■ **Consigna**: Prolonga el texto sobre los asesinatos de Cassandre y Houria en la quebrada de San Lorenzo a partir de su última oración.

■ **Texto de estudio**:
****************
Gustavo Lasi señaló a Daniel Vilte Laxi y Santos Clemente Vera como cómplices de las violaciones y asesinatos de las dos jóvenes, pero las pruebas se esfumaron en la quebrada de San Lorenzo, lugar donde –hoy se cree– se plantaron los cuerpos que fueron encontrados el 29 de julio de 2011. Ellas aparecieron muertas, sin sus cosas, con las heridas de bala que les provocaron la muerte y los signos claros y evidentes de haber sido abusadas por más de una persona. A Cassandre la mataron de un solo tiro a muy corta distancia y tuvo una sobrevida de una hora. Houria se quiso escapar y la atacaron de un tiro en la espalda pero también tiene una herida de bala en el brazo. Quién las va a buscar, quién las va a poder encontrar tan lejos, quién va a reclamar por dos mujeres que andaban sueltas en la naturaleza como animalitos, se habrán preguntado los agresores.
****************
■ **Material de revisión**:

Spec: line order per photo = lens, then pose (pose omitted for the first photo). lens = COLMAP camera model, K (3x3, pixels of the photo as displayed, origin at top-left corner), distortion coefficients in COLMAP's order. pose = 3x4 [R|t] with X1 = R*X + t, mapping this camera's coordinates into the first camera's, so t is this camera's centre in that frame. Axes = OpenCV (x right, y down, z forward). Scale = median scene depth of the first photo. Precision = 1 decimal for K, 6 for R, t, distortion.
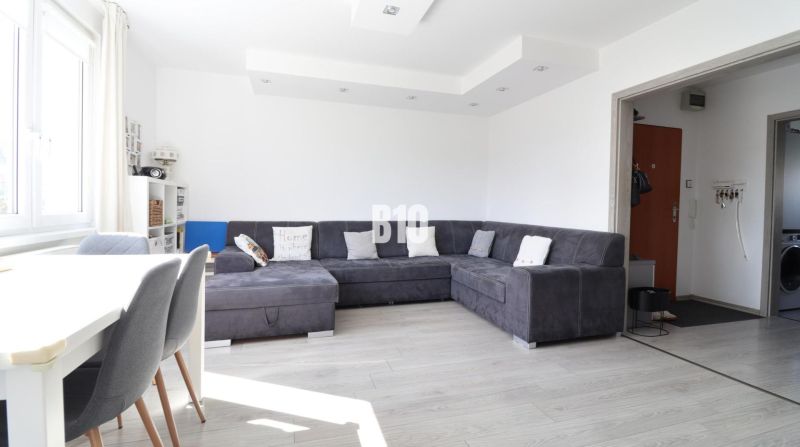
lens RADIAL K [[372.0, 0, 411.9], [0, 372.0, 217.4], [0, 0, 1]] dist [-0.011279, -0.003679]
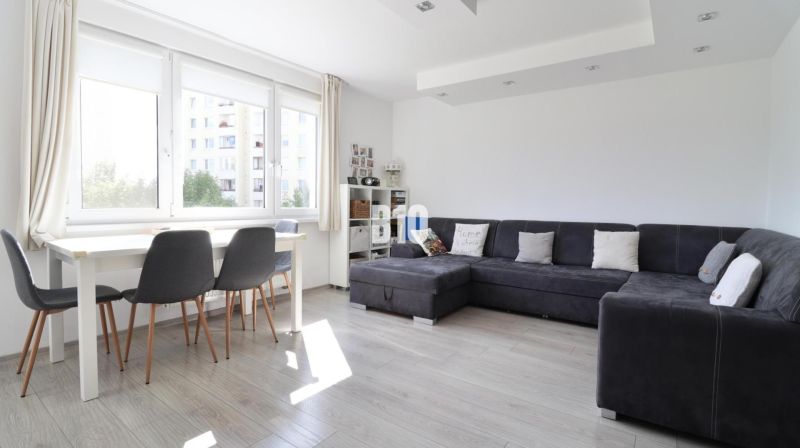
lens RADIAL K [[372.0, 0, 403.0], [0, 372.0, 219.4], [0, 0, 1]] dist [-0.011279, -0.003679]
pose [[0.586890, 0.026139, -0.809245, 0.522910], [-0.025157, 0.999585, 0.014043, 0.002373], [0.809276, 0.012117, 0.587304, 0.266769]]
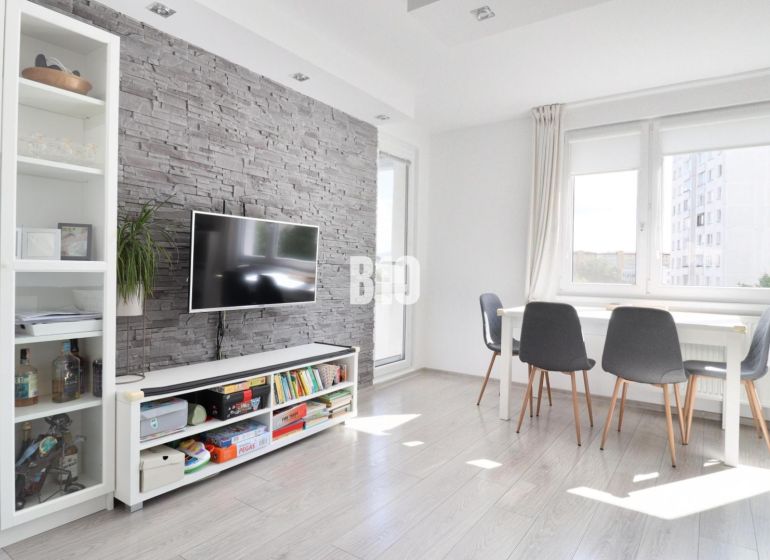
lens RADIAL K [[453.4, 0, 387.9], [0, 453.4, 280.6], [0, 0, 1]] dist [-0.005677, -0.000102]
pose [[-0.805144, -0.018356, -0.592795, 0.569836], [-0.050229, 0.998040, 0.037318, -0.016200], [0.590949, 0.059822, -0.804488, 0.830987]]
****************
■ **Resultado**:
La Sala II del Tribunal de juicio salteño señaló a Lasi como autor de los delitos de “robo calificado por el uso de arma, abuso sexual con acceso carnal agravado y doble homicidio calificado criminis causa”, lo que quiere decir que las mataron para encubrir las violaciones. Las vueltas por el esclarecimiento suman hoy, a casi tres años de los hechos, torturas a inocentes, pistas desviadas y el misterio de las decenas de personas que circulaban a esa hora por el mismo lugar que Cassandre y Houria y no vieron ni oyeron nada.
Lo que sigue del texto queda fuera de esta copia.